## Te maken
Schrijf het stuk uit de tekst over het werk van Daniel Richter van "Op reproducties moeilijk" tot "in het werk." opnieuw uit en wissel daarin "linnen" in voor "doek".

## Tekstgedeelte
╔══

Het recente werk van Daniel Richter (1962) kende ik eigenlijk enkel van reproducties. Wilde schildersgebaren in bonte kleuren. De figuratie die eerder zo prominent aanwezig was in zijn werk is zo goed als verdwenen. Er zijn fladeren van ledematen te zien. Alsof een fresco van de Sixtijnse Kapel door de blender is gehaald en vervolgens de kleuren optimaal verzadigd worden. Of als Les Demoiselles d’Avignon op steroïden.
Op reproducties moeilijk af te wegen hoe de werken daadwerkelijk zijn. Hoe ‘gekunsteld’ zijn de schilderijen nu in het echt? Dat blijkt in de praktijk minimaal te zijn. Het zijn ogenschijnlijk vlotte, rake werken. Het vloekt en schuurt maar het blijft optisch in balans. Ieder rondvliegend ledemaat heeft een tegenhangen in kleur, vorm of een ander ledemaat. De achtergrond is hierbij essentieel, banden van kleur op het kale linnen. Het zorgt voor een ondertoon die door het gehele schilderij verdeelt terugkomt, zoals de oude meesters dat bijvoorbeeld deden met een bruine onderlaag. Niet overal zie je hem, maar globaal is deze in alle hoeken van het werk te zien. Ook hierdoor blijft er een balans in het werk.

╚══

Afbeeldingen met begrenzingskaders:
╔══

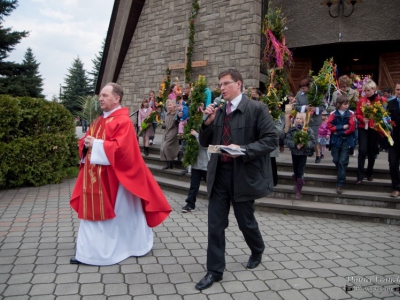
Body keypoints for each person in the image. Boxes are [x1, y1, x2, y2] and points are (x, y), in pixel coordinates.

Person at [69, 82, 171, 266]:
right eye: (100, 95)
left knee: (121, 215)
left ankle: (125, 247)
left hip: (117, 180)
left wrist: (97, 145)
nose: (101, 98)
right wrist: (85, 143)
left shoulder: (122, 121)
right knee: (96, 214)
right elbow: (88, 141)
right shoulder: (99, 120)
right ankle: (89, 251)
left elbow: (123, 151)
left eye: (105, 95)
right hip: (96, 178)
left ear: (117, 99)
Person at [195, 69, 278, 291]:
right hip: (219, 175)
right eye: (219, 84)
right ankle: (214, 271)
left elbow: (271, 140)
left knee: (246, 222)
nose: (221, 88)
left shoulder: (256, 109)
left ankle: (257, 248)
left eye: (226, 83)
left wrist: (242, 149)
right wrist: (207, 123)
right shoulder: (219, 112)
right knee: (215, 225)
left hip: (243, 176)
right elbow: (205, 143)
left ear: (239, 84)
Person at [355, 79, 387, 184]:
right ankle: (360, 175)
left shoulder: (380, 100)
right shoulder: (362, 100)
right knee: (362, 150)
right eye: (365, 91)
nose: (367, 92)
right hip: (363, 127)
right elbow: (358, 114)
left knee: (372, 151)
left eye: (368, 90)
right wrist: (362, 119)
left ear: (374, 89)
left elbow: (384, 113)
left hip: (374, 128)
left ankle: (370, 172)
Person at [327, 95, 356, 194]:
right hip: (335, 140)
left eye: (348, 104)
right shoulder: (333, 114)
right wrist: (342, 127)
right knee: (336, 159)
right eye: (345, 104)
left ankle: (340, 183)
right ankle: (341, 173)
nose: (347, 106)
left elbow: (351, 127)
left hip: (346, 140)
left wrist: (340, 131)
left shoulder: (351, 113)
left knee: (343, 161)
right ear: (339, 104)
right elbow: (330, 126)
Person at [284, 112, 316, 199]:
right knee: (295, 170)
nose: (298, 120)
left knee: (300, 171)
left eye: (300, 118)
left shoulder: (308, 130)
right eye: (297, 118)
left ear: (304, 120)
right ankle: (297, 182)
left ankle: (299, 190)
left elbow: (312, 142)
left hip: (303, 153)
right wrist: (295, 145)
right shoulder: (292, 130)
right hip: (294, 153)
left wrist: (304, 144)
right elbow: (287, 141)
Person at [295, 78, 325, 163]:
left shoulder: (317, 94)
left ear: (309, 87)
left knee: (313, 137)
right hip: (303, 119)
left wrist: (315, 109)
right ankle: (304, 154)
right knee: (303, 136)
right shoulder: (299, 94)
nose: (302, 90)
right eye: (301, 88)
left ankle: (318, 154)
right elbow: (296, 106)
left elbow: (323, 106)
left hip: (314, 119)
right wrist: (304, 107)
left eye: (304, 88)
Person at [181, 129, 210, 213]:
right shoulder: (195, 126)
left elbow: (206, 145)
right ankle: (190, 204)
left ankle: (217, 202)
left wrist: (196, 135)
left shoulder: (209, 128)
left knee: (211, 186)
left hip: (206, 164)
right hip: (196, 164)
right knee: (194, 186)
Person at [387, 82, 400, 197]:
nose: (399, 91)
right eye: (398, 89)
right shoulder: (391, 103)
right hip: (394, 139)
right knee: (393, 163)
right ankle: (396, 187)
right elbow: (386, 118)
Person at [160, 99, 179, 170]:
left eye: (170, 105)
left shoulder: (176, 113)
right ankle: (169, 163)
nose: (169, 106)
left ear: (173, 105)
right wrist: (163, 124)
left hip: (173, 131)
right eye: (168, 105)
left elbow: (177, 122)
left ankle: (169, 162)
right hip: (167, 131)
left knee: (166, 146)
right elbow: (165, 122)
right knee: (162, 147)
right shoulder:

╚══

## Schriftelijk antwoord
Op reproducties moeilijk af te wegen hoe de werken daadwerkelijk zijn. Hoe ‘gekunsteld’ zijn de schilderijen nu in het echt? Dat blijkt in de praktijk minimaal te zijn. Het zijn ogenschijnlijk vlotte, rake werken. Het vloekt en schuurt maar het blijft optisch in balans. Ieder rondvliegend ledemaat heeft een tegenhangen in kleur, vorm of een ander ledemaat. De achtergrond is hierbij essentieel, banden van kleur op het kale doek. Het zorgt voor een ondertoon die door het gehele schilderij verdeelt terugkomt, zoals de oude meesters dat bijvoorbeeld deden met een bruine onderlaag. Niet overal zie je hem, maar globaal is deze in alle hoeken van het werk te zien. Ook hierdoor blijft er een balans in het werk.